A simple text-interchange format
11 Jul 2016OHCO2 is an abstract model for citable texts. It views texts as a set of citable nodes with four distinct properties:
- each node belongs to a citation hierarchy
- each node belongs to a bibliographic hierarchy
- nodes are ordered within a given version
- the textual content of nodes may have simple text or any richer text structure
The value of this abstract model is knowing that any representation of a text capturing these four properties is demonstrably equivalent under OHCO2. In the Homer Multitext project, for example, we use the cite manager utility to convert XML source documents to tabular formats and to directed graphs expressed in RDF, and choose whichever representation is most convenient for a given purpose.

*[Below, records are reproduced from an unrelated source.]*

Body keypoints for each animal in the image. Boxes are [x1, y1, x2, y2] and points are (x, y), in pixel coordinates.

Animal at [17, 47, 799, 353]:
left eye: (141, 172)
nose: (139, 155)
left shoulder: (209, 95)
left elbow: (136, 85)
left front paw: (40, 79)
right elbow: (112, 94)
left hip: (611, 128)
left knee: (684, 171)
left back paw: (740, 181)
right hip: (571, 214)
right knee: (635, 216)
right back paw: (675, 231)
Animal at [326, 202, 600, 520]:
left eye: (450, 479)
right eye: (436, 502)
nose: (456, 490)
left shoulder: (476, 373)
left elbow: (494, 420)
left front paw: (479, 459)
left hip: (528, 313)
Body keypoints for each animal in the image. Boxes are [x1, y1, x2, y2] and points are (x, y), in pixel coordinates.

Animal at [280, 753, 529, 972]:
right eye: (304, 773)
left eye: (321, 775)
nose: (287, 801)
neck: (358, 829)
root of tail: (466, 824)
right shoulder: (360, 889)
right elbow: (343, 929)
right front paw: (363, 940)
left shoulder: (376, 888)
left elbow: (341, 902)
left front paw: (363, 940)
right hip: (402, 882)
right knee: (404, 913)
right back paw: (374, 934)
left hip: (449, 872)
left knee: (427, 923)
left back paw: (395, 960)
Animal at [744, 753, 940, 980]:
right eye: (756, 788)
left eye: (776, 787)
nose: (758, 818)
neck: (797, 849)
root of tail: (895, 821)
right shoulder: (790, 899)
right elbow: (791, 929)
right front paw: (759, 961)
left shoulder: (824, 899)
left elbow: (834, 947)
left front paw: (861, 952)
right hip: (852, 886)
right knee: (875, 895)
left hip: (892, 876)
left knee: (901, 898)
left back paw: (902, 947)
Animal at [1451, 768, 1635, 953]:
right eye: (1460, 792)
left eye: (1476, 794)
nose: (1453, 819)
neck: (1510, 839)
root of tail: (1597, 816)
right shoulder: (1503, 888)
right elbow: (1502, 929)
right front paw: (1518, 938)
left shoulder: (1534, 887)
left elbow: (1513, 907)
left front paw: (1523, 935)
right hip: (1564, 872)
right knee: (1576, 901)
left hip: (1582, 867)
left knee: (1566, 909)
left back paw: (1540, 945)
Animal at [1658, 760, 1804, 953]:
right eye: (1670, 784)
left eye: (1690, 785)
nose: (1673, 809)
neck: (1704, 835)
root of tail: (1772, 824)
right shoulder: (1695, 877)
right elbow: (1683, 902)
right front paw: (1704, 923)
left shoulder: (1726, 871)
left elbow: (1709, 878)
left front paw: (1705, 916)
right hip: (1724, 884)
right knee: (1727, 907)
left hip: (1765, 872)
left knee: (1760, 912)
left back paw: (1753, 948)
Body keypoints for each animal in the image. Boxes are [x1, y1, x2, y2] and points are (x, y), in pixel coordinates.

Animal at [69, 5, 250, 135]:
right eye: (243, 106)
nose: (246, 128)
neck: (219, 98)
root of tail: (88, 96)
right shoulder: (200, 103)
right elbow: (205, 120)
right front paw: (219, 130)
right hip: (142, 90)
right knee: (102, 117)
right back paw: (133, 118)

The tabular form, with each row representing a leaf node of the OHCO2 text, is simple to read, well suited to many kinds of textual analysis, and would be especially easy to exchange outside the project. For a handy convention, I would propose ordering five columns as follows:
- text node urn
- previous node sequence number
- text node sequence number
- following node sequence number
- text content
The URN of a leaf node fully identifies the position of a leaf node in both the the passage citation hierarchy and the bibliographic hierarchy. Three columns give a sequence number in the tabular file for the node, its predecessor, and its successor. The first node in a text will have no predecessor, so the sequence number of its predecessor will be empty (null); similarly, the last node in a text will have successor, and the sequence number of its successor will be empty. Strictly speaking, the sequence number alone would be sufficient, be we have found it to be very useful in processing to have previous/following numbers at hand, and they are trivial to generate
The last column with the node’s text content can be any format you like: well-formed XML fragment, Markdown, or plain text, for example.
Here’s an example of a node from an XML edition of an English translation of the Iliad, using “#” for a column delimiter.
Urn#PrevIndex#SequenceIndex#NextIndex#TextContent
urn:cts:greekLit:tlg0012.tlg001.hmt01:10.4#3#4#5#Sweet sleep did not hold him, as he pondered many things in his mind.